第125回日本眼科学会総会

第125回日本眼科学会総会 寄稿 『シンポジウム2』

2021年4月8日から11日まで、大阪市でハイブリッド形式による日本眼科学会総会が開催されました。開催前日まで島根県のコロナ発生状況は毎日0~1人。 日本一累計患者数の少ない都道府県になるのも時間の問題でしょう。ひきかえ大阪市は1日患者数が東京を抜いて蔓延防止処置が発動された直後の危ない時期でした。
学会初日、谷戸教授によるプログラム、シンポジウム2『種々の薬剤による主作用・副作用のバイオメトリー』で、「抗腫瘍薬の眼障害」を担当しました。 最初の演者、有田先生はマイボーム腺の機能障害を多岐に渡る新機器で測定され、まさにバイオメトリーを駆使されていました。今年の秋、島根県に講演に来て頂く予定です。 徳田先生は緑内障点眼による角膜バリアー機能を、前眼部フルオロフォトメトリーで評価されていました。眼科入局1年目、FAG後の硝子体フルオロフォトメトリーを何十人も測定したのを思い出しました。 東出先生は緑内障点眼による後眼部への影響評価。ラタノプロスト点眼で生じるCMEは、抗がん剤でのCME発症機序に通じるものが有るかもしれません。 山城先生の抗VEGF抗体による網膜血管障害、当科の小山先生も症例報告されており、注意すべき合併症かと思います。

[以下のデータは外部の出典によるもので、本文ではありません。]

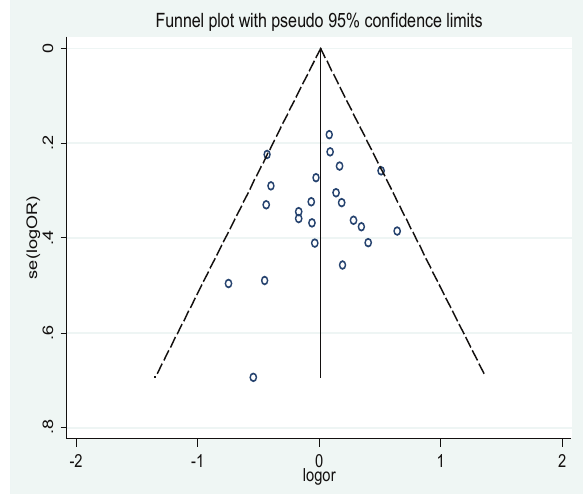
Figure 4: The Begg’s funnel plots showe no significant publication bias homozygous genetic model (GG vs AA).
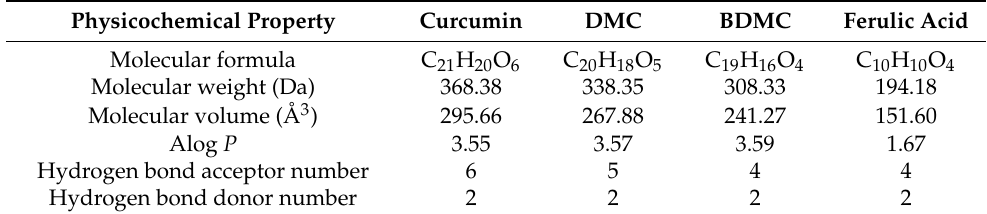
Table 1. Physicochemical properties of curcumin and its derivatives determined by molecular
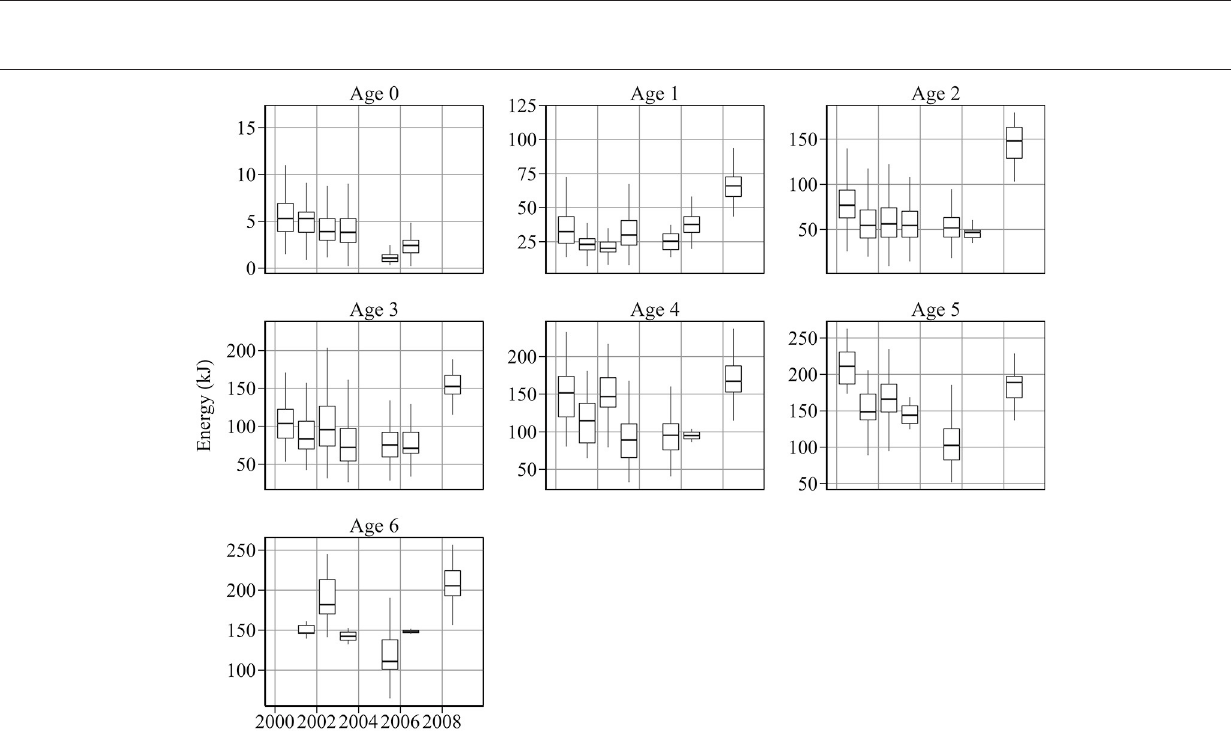
Frontiers in Marine Science |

最後は自分の演題です。1年半前から谷戸教授に頂いた演題にも関わらず、意外と抗がん剤の副作用には中々出会えません。そもそもタキサン系のCMEや免疫チェックポイント阻害剤にいるブドウ膜炎は、 1例報告で日眼会誌に載る頻度です。しかしながら自分は指定演題や依頼原稿ネタに関しては、昔から結構強い〝引き“を持っています。 発表4カ月前に典型的な合併症が次々と出揃い、何とか間に合いました。皆さん、BRAF/MEK阻害剤で高率に網膜剥離を生じることを覚えておいて下さい。
オーガナイザー2名と演者5名は安全を期し全員Zoom参加です。本来第一会場でメインホールの雰囲気を味わいたかったのですが、 演者には会場風景さえ見ることができませんでした。7人で学内Webによる予行演習をしているような感触でした。 参加者の顔や反応を見ながら話せないので手応えを感じ難いという欠点はありますが、事前に講演ビデオを登録・再生する方式は、 講演中に噛んだり時間オーバーしないという点で楽ちんでした。自分の講演を客観的に聞くことができますので、発表スキルが改善するのではと思います。 あと発表時のバーチャル背景、自分用を作っておく必要がありますね。自室のデスクトップパソコンからはどうしても冷蔵庫や電子レンジが写り込みます。 今回はミシガンスタジアムを加工して用いました(写真)。
シンポジウム1では『基礎研究セミナー』で、同期の中尾光善先生(熊本大教授・発生医学研究所)の講演を聞きたかったのですが、リアルタイムで見れるのは2.3日目の特別講演と一部のシンポジウムのみ。 現地に行ければ一緒に梅田へ飲みに行きたかったのに残念です。県外不出期間最長記録が更新されていきます。